RFE/RL: What does the bombing -- targeting a meeting of cabinet ministers and senior security officials in Damascus -- tell us about the capabilities of the rebels?
Fabrice Balanche: It shows that the rebels have some logistic help from abroad and they are trying to kill the heart of the Syrian regime like this, because they are not able to fight against the official army of [Syrian President] Bashar al-Assad. So, they try to destroy the head of the government, of the military government, to demoralize the Syrian Army.

It [also] shows that there is complicity inside the Syrian government on behalf of the opposition that stays in the government to destroy it from the inside.
RFE/RL: Why do you say today's bombing shows the rebels have help from abroad?
Balanche: The Syrian rebels are not able to use this kind of bomb. But we know that since probably September 2011 you have some jihadists from Al-Qaeda or other Islamist groups in Syria and they carry out bombings like you have each month in Iraq, [with] the same technology, the same method.
RFE/RL: How big a loss for the Syrian government are the men killed in the bombing, including Defense Minister Daoud Rajha and Deputy Defense Minister Assef Shawkat?
Balanche: The defense minister, Daoud Rajha, was not a very important person.
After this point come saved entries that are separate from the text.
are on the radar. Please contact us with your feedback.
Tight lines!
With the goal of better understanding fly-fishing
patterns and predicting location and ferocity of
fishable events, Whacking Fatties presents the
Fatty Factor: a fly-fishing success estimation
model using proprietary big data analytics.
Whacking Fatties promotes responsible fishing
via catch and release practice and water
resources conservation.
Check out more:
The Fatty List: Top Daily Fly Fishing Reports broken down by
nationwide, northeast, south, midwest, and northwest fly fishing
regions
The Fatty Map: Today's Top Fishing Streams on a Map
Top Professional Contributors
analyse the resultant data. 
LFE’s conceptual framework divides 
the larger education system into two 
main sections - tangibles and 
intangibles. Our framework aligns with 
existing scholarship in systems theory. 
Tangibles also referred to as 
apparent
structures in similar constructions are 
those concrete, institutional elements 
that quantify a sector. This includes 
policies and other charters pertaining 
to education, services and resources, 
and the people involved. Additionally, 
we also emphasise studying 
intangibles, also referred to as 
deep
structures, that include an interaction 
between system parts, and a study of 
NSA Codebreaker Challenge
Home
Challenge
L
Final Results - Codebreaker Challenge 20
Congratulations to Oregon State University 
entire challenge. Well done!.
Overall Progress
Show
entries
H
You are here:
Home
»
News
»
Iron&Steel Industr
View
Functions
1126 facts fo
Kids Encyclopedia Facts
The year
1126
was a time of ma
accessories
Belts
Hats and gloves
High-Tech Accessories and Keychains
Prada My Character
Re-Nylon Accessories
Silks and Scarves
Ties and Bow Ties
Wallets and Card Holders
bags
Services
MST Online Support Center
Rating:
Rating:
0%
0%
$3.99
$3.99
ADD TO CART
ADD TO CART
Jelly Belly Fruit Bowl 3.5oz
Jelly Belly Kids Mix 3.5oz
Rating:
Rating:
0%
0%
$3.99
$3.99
In Syria, the minister of defense is never an important figure because the president does not want to have competition from this man. But you also have Assef Shawkat, who is President Assad's brother-in-law and is a member of the Assad family, so that is a very important loss for the Syrian government.
RFE/RL: How do you describe the conflict in Syria today? Is the country in a civil war?
Balanche: Syria has been in civil war since about September 2011, when the peaceful protests were replaced by fighting between the Free Syrian Army and the Syrian Army. At this time, in Homs for example, the fighting started between Sunni and Alawite, and people were killed because they were Alawite or because they were Sunni and when we see massacres like in Houla it is also civil war and specifically a sectarian civil war.
It is not sectarian civil war everywhere in Syria. For example, in the east of Syria, it is just Sunni people, but you have pro-Assad and anti-Assad groups who are fighting for political reasons and for tribal reasons. You also have problems between the Kurdish and Arab people in the north of Syria, where a civil war has not started but it could start very quickly if Syria entered into a chaotic situation.
RFE/RL: Are there any good-faith efforts among the opposing sides to cooperate with international efforts to stop the killing?
Balanche: No, there is no effort for peace from the government or from the rebels. The [international envoy Kofi] Annan plan was not used by either side. People are locked in a fight to the death and [they see] no other option. There is no negotiating, just the military option until victory comes for one or the other.